I don't know if it's something that just develops with age (they're 9wks) but I would swear Buttons has taught them/they've learnt off of him how to make up the nest as it's now a team effort to build the house after a clean out.
Anywayyy I've rambled, but for me this little trio are fascinating to watch and certainly have me thinking a lot more about why they do what they do.

These were some very happy mice :lol:


----------



## Frizzle (Oct 6, 2011)

Do you know what species Buttons is?


----------



## MojoMouse (Apr 20, 2012)

This is so interesting! It's not surprising that Buttons is such a builder - it's wild type behaviour, after all, and males are often the most fastidious and creative when it comes to building their nests and tunnels. The question is how much Cherry and Blossom are learning from him, as opposed to their natural instincts kicking in as they mature, and have access to the materials. With females and their daughters, a breeder over here who developed the concept of "natural mouseries" observed that mice domestic mice very quickly started to get the hang of building, simply by being given the right materials as part of their substrate.

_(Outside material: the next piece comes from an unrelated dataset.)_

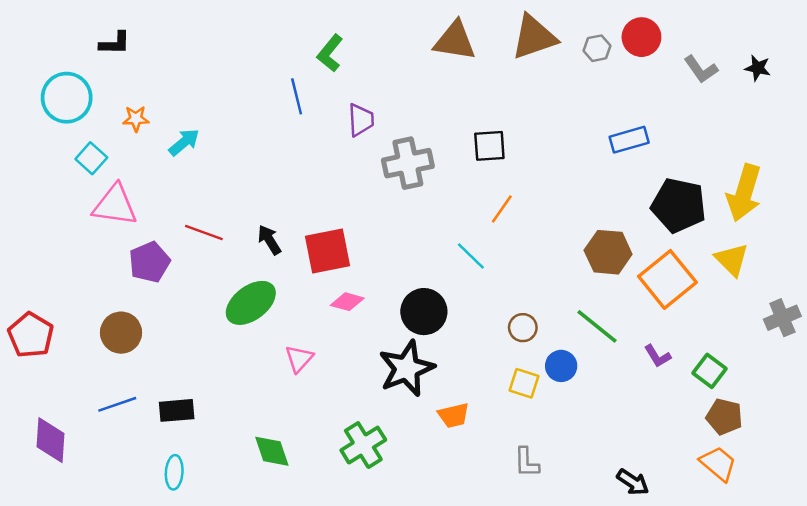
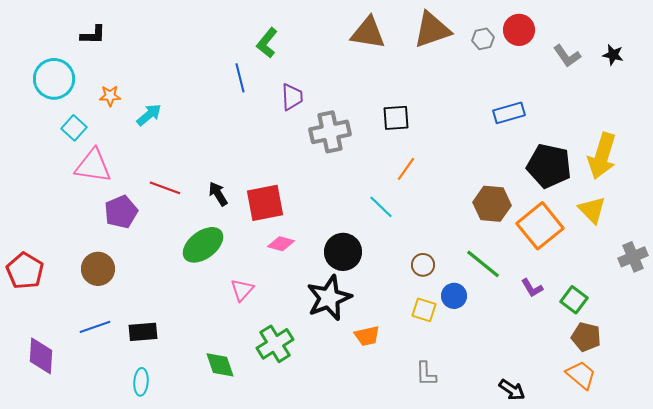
green cross: (363, 445) -> (275, 344), moved

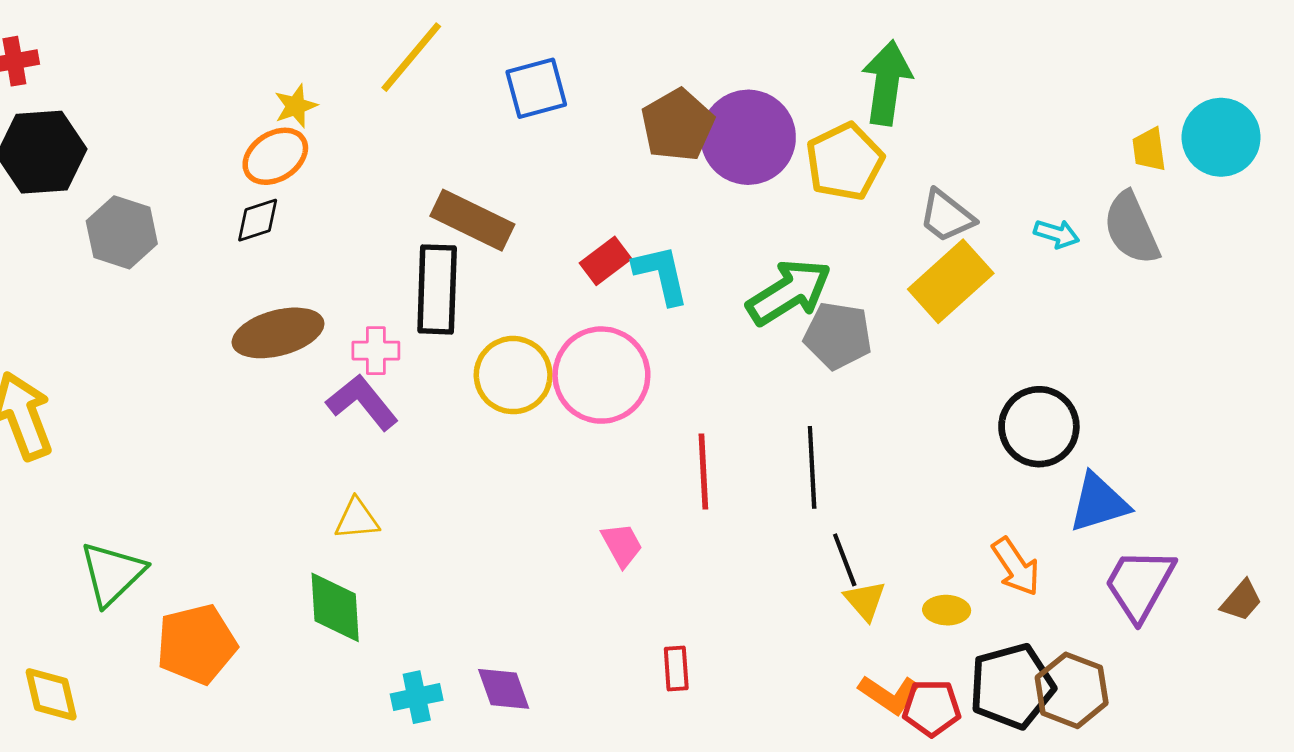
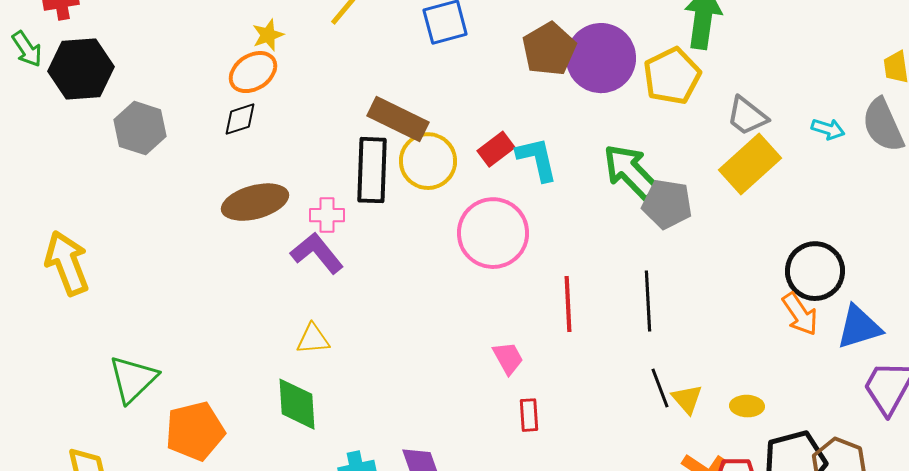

I've noticed that with material such as coconut coir and hay, mice can become very adept at weaving the walls together. It's fascinating!

Your group sound like quite the happy family!  Is the male a common wild type, or a different species?


----------



## MissPorter13 (Jun 20, 2012)

We're not entirely sure, we don't want him breeding with the girls but don't want him living alone either so fingers crossed he's a Wood Mouse (we think he is). 
And yes it's so interesting to see their behaviour changing so much when they're exposed to new things!
It's so nice because they seem to really adore each other, so often we'll go in to find them all sat in a circle in their bowl sharing a treat or in a big tangled pile all cleaning and grooming eachother. 
It's mousey love! :love1


----------